WASHINGTON, D.C. – Senator John D. (Jay) Rockefeller IV, Chairman of the U.S. Senate Committee on Commerce, Science, and Transportation, issued the following statement after the Senate approved the NASA Authorization Act of 2010:
“This bill offers a blueprint to move America’s civilian space program forward in a smart, fiscally responsible way,” Chairman Rockefeller said. “We’ve had to take a clear, hard look at what we want from NASA in the years and decades to come. We’ve asked the tough questions. The result is a truly bipartisan bill that will help refocus and reinvigorate the agency, while making key investments in aeronautics, science, and education.
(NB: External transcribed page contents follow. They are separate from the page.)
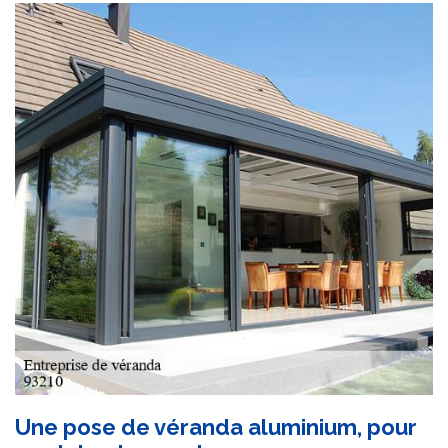
Une pose de véranda aluminium, pour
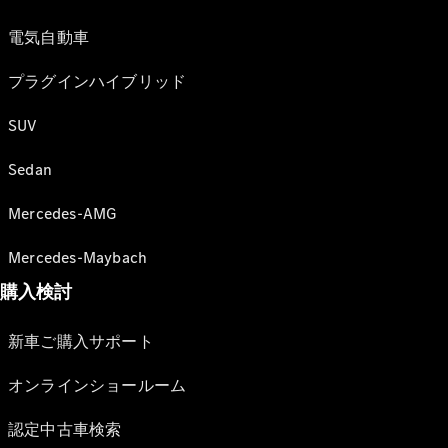
電気自動車
プラグインハイブリッド
SUV
Sedan
Mercedes-AMG
Mercedes-Maybach
購入検討
新車ご購入サポート
オンラインショールーム
認定中古車検索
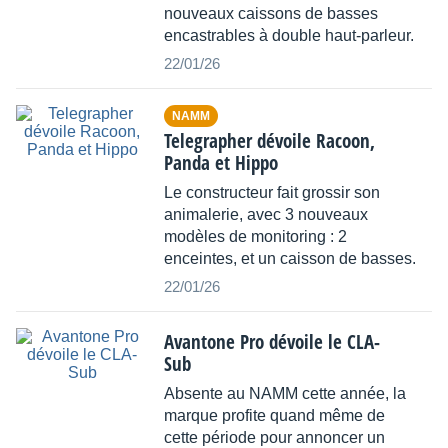
nouveaux caissons de basses
encastrables à double haut-parleur.
22/01/26
NAMM
Telegrapher dévoile Racoon,
Panda et Hippo
Le constructeur fait grossir son
animalerie, avec 3 nouveaux
modèles de monitoring : 2
enceintes, et un caisson de basses.
22/01/26
Avantone Pro dévoile le CLA-
Sub
Absente au NAMM cette année, la
marque profite quand même de
cette période pour annoncer un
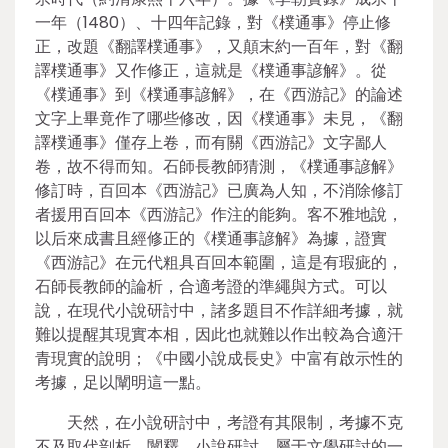
一年（1480）、十四年記錄，對《樸通事》停止修
正，改題《翻譯樸通事》，又顛末約一百年，對《翻
譯樸通事》又作修正，這就是《樸通事諺解》。從
《樸通事》到《樸通事諺解》，在《西游記》的論述
文字上畢竟作了哪些修改，因《樸通事》未見，《翻
譯樸通事》僅存上卷，而有關《西游記》文字鄙人
卷，故不得而知。石師長教師猜測，《樸通事諺解》
修訂時，百回本《西游記》已廣為人知，不消除修訂
者援用百回本《西游記》作注的能夠。客不雅地說，
以后來成書且經修正的《樸通事諺解》為據，證實
《西游記》在元代粗具百回本範圍，這是有瑕疵的，
石師長教師的論析，合適考證的準繩與方式。可以
說，在現代小說研討中，諸多題目不作詳細考據，就
難以提醒其現實本相，因此也就難以作出較為合適汗
青現實的說明；《中國小說成長史》中富有啟示性的
考據，足以闡明這一點。
天然，在小說研討中，考證有其限制，考據不克
不及取代剖析、闡釋。小說研討，屬于文學研討的一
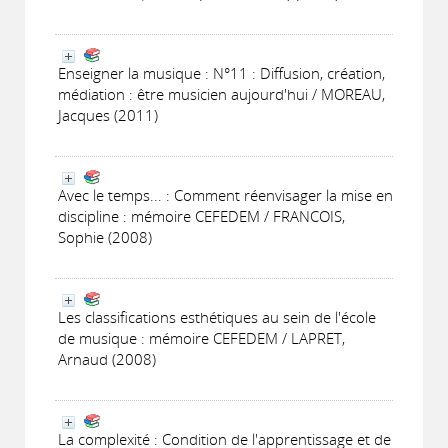
Enseigner la musique : N°11 : Diffusion, création,
médiation : être musicien aujourd'hui / MOREAU,
Jacques (2011)
Avec le temps... : Comment réenvisager la mise en
discipline : mémoire CEFEDEM / FRANCOIS,
Sophie (2008)
Les classifications esthétiques au sein de l'école
de musique : mémoire CEFEDEM / LAPRET,
Arnaud (2008)
La complexité : Condition de l'apprentissage et de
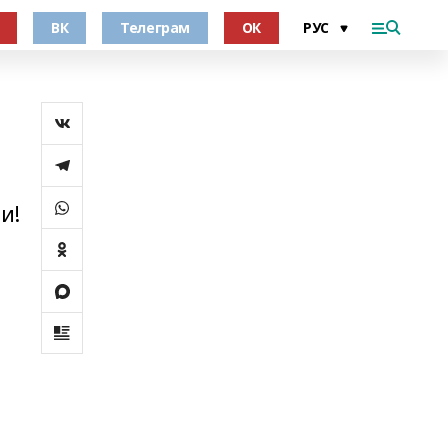
ВК
Телеграм
ОК
и!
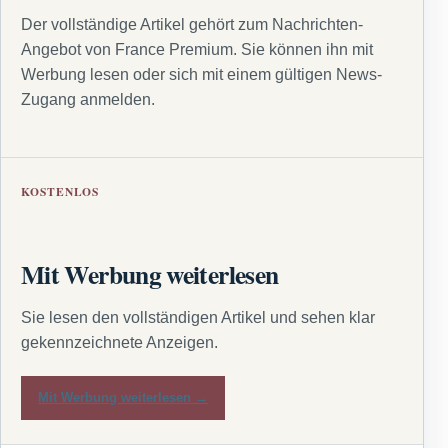
Der vollständige Artikel gehört zum Nachrichten-
Angebot von France Premium. Sie können ihn mit
Werbung lesen oder sich mit einem gültigen News-
Zugang anmelden.
KOSTENLOS
Mit Werbung weiterlesen
Sie lesen den vollständigen Artikel und sehen klar
gekennzeichnete Anzeigen.
Mit Werbung weiterlesen →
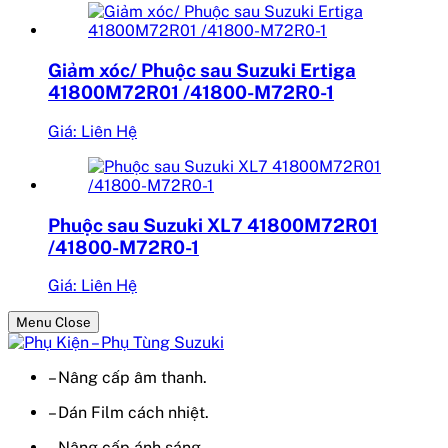
Giảm xóc/ Phuộc sau Suzuki Ertiga
41800M72R01 /41800-M72R0-1
Giá: Liên Hệ
Phuộc sau Suzuki XL7 41800M72R01
/41800-M72R0-1
Giá: Liên Hệ
Menu Close
– Nâng cấp âm thanh.
– Dán Film cách nhiệt.
– Nâng cấp ánh sáng.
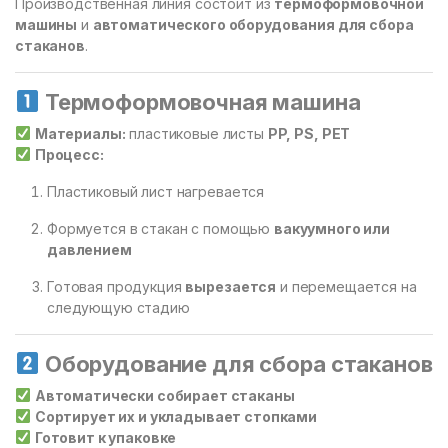
Производственная линия состоит из
термоформовочной
машины
и
автоматического оборудования для сбора
стаканов
.
Термоформовочная машина
Материалы:
пластиковые листы
PP, PS, PET
Процесс:
Пластиковый лист нагревается
Формуется в стакан с помощью
вакуумного или
давлением
Готовая продукция
вырезается
и перемещается на
следующую стадию
Оборудование для сбора стаканов
Автоматически собирает стаканы
Сортирует их и укладывает стопками
Готовит к упаковке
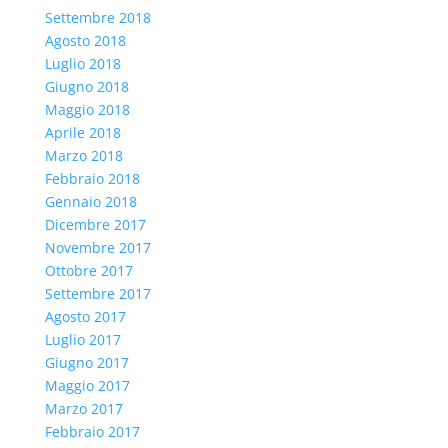
Settembre 2018
Agosto 2018
Luglio 2018
Giugno 2018
Maggio 2018
Aprile 2018
Marzo 2018
Febbraio 2018
Gennaio 2018
Dicembre 2017
Novembre 2017
Ottobre 2017
Settembre 2017
Agosto 2017
Luglio 2017
Giugno 2017
Maggio 2017
Marzo 2017
Febbraio 2017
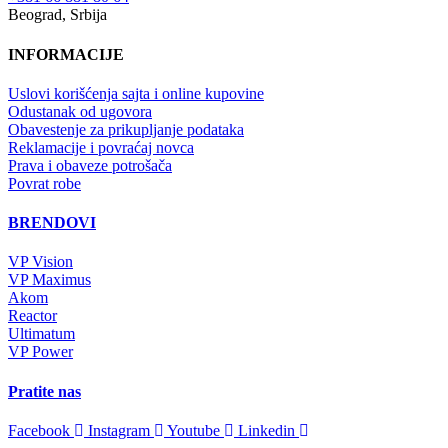
Beograd, Srbija
INFORMACIJE
Uslovi korišćenja sajta i online kupovine
Odustanak od ugovora
Obavestenje za prikupljanje podataka
Reklamacije i povraćaj novca
Prava i obaveze potrošača
Povrat robe
BRENDOVI
VP Vision
VP Maximus
Akom
Reactor
Ultimatum
VP Power
Pratite nas
Facebook
Instagram
Youtube
Linkedin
I’m proud the Senate has moved it one step closer to becoming law.”
Key Elements of the NASA Authorization Act of 2010:
- Authorization of Appropriations – Largely in-line with the President’s fiscal year 2011 budget request to Congress; the bill would authorize fiscal year 2011 to fiscal year 2013 appropriations for NASA.
- Science and Aeronautics – The bill protects a balanced portfolio for NASA, including full funding of aeronautics, Earth and space science, and education, as proposed by the President.
- Space Technology – Investments in technology and robotic capabilities are tied to mission-driven goals and support U.S. innovation and competitiveness.
- Education – The bill supports new education initiatives such as teacher training programs; and increases the investment in the NASA EPSCoR (Experimental Program to Stimulate Competitive Research) and NASA Space Grant program.
- Human Space Flight – The bill couples efforts to national and global needs and challenges; provides a sustainable exploration program with new technologies and in-space capabilities; and future exploration builds off of the workforce, assets, and capabilities of the Space Shuttle and other efforts.
- Shuttle Retirement and final “Launch on Need” Mission – The bill authorizes one last Shuttle flight, based on an independent safety review, to provide necessary support for the extension of the International Space Station.
- International Space Station – The bill extends the Station to at least 2020, which is important for international and commercial collaboration and growth, research, and technology development; and maximizes the scientific return on the significant investment in the Station.
- Commercial Cargo and Crew – If the industry develops as envisioned, this should provide cheaper access to the International Space Station and relieve the U.S. reliance on Russian partners for access to the Station after the Shuttle retires; a strong focus on milestones will reduce risk and assure astronaut safety.